Set of tasks:
a. Which years are mentioned in the theater blog excerpt? List every one.
b. Answer these questions from the theater blog excerpt:
(i) What is the name of the character in Hampton's comedy who springs into action?
(ii) How many male and how many female playwrights does the initiative aim to choose?
(iii) Which week of the initiative features Bryony Lavery's Frozen?

Selected passage:
=== Begin Enclosure ===

In a neat twist which echoes the start of the play, Philip – seemingly inspired by the horror stories of shootings and hostage situations about which we hear from other characters – springs into action to do something about his (love) life.  Philanthropic turned misanthropic, Hampton’s comedy is smart, dramatically rewarding and shows a more unattractive side to the leafy middle classes.

Tuesday, 26 April 2016

#ReadaPlayaWeek: Frozen

Plays, of course, are meant to be seen and not read, but it’s not always possible to see every play. They are not complete on the page, certainly in contemporary theatre where plays can be more collaboratively made than ever before. However, it encourages us (and hopefully others) to read more widely. For the third year, here is our #ReadaPlayaWeek initiative. And, as achieved in 2015, we shall try to choose 26 male playwrights and 26 female playwrights for our play choices.

Week 17: Bryony Lavery’s Frozen (1998)

=== End Enclosure ===

Given entries:
=== Begin Enclosure ===

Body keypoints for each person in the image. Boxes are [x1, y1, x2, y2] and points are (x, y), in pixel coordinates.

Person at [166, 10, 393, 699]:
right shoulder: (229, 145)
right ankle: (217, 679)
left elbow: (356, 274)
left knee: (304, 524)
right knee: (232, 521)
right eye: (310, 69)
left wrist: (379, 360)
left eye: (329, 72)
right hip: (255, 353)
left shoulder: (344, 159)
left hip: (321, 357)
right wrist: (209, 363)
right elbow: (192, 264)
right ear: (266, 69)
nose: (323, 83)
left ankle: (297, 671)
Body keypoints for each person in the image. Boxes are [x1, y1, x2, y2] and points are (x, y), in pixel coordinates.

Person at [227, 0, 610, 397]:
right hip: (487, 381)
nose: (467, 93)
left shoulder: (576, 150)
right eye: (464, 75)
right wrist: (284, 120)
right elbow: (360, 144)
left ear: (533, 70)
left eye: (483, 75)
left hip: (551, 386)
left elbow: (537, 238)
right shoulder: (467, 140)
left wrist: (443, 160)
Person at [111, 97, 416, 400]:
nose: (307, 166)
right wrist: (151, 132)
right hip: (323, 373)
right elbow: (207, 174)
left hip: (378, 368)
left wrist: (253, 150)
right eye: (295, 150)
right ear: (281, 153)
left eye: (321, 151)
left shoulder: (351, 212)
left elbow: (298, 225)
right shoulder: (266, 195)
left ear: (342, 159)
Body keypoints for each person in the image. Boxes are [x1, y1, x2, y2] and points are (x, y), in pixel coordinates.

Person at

=== End Enclosure ===
=== Begin Enclosure ===

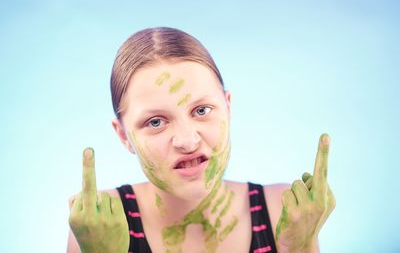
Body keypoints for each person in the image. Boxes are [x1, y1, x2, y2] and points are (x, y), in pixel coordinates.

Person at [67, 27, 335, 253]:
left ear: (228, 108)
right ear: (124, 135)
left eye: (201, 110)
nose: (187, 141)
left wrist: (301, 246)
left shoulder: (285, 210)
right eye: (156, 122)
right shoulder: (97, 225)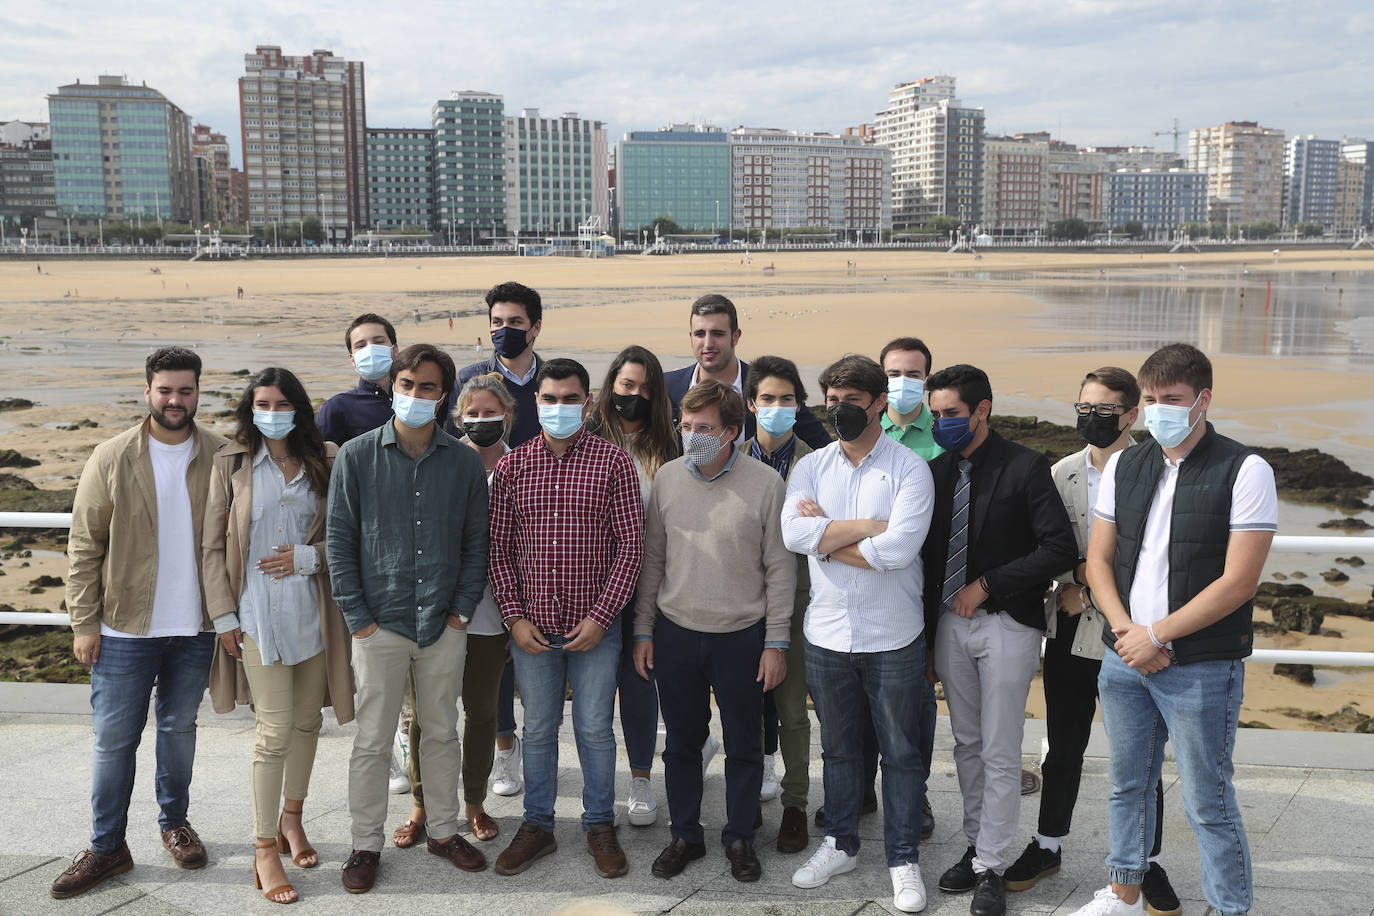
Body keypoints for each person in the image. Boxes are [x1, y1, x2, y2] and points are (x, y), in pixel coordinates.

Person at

=== End Enclosure ===

Task-by-task outputs:
a. 2016, 2015, 1998

b.
(i) Philip
(ii) 26 male and 26 female playwrights
(iii) Week 17